◆ **DIRECTIONS**:
Only one stretch of the records below should be repeated. It starts with the line containing "n, modification, publication, adaptation" and goes on through the line containing "Vissa allergiska reaktioner", exactly as written.

[Records from a data collection]
__________

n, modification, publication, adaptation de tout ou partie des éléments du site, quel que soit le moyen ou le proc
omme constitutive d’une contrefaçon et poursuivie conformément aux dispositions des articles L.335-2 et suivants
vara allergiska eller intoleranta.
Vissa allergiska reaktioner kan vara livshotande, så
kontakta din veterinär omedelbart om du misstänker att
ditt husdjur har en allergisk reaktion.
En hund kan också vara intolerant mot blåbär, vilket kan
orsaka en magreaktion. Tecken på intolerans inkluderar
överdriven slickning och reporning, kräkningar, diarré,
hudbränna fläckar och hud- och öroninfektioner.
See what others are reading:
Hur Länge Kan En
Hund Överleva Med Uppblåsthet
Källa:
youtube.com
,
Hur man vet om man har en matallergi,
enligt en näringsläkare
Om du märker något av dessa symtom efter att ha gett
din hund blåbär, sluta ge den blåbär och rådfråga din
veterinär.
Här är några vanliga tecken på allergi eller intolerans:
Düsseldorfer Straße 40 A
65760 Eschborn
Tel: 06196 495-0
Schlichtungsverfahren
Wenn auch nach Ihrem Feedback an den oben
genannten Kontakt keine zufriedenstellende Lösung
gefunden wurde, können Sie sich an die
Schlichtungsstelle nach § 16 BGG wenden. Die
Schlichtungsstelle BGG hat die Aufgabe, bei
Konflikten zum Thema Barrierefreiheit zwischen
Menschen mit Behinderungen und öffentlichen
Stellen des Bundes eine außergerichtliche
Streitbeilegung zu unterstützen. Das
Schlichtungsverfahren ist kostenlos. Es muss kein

__________

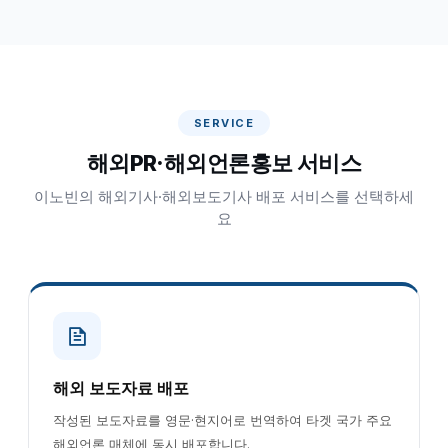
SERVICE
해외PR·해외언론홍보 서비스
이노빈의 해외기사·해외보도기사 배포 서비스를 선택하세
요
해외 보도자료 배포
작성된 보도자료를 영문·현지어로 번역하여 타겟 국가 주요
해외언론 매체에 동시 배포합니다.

__________

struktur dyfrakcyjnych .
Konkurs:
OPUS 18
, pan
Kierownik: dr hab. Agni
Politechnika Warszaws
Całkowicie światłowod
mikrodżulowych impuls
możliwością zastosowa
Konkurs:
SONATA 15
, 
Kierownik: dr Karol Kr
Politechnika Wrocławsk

__________

◆ **RESULT FOR THIS TASK**:
n, modification, publication, adaptation de tout ou partie des éléments du site, quel que soit le moyen ou le proc
omme constitutive d’une contrefaçon et poursuivie conformément aux dispositions des articles L.335-2 et suivants
vara allergiska eller intoleranta.
Vissa allergiska reaktioner kan vara livshotande, så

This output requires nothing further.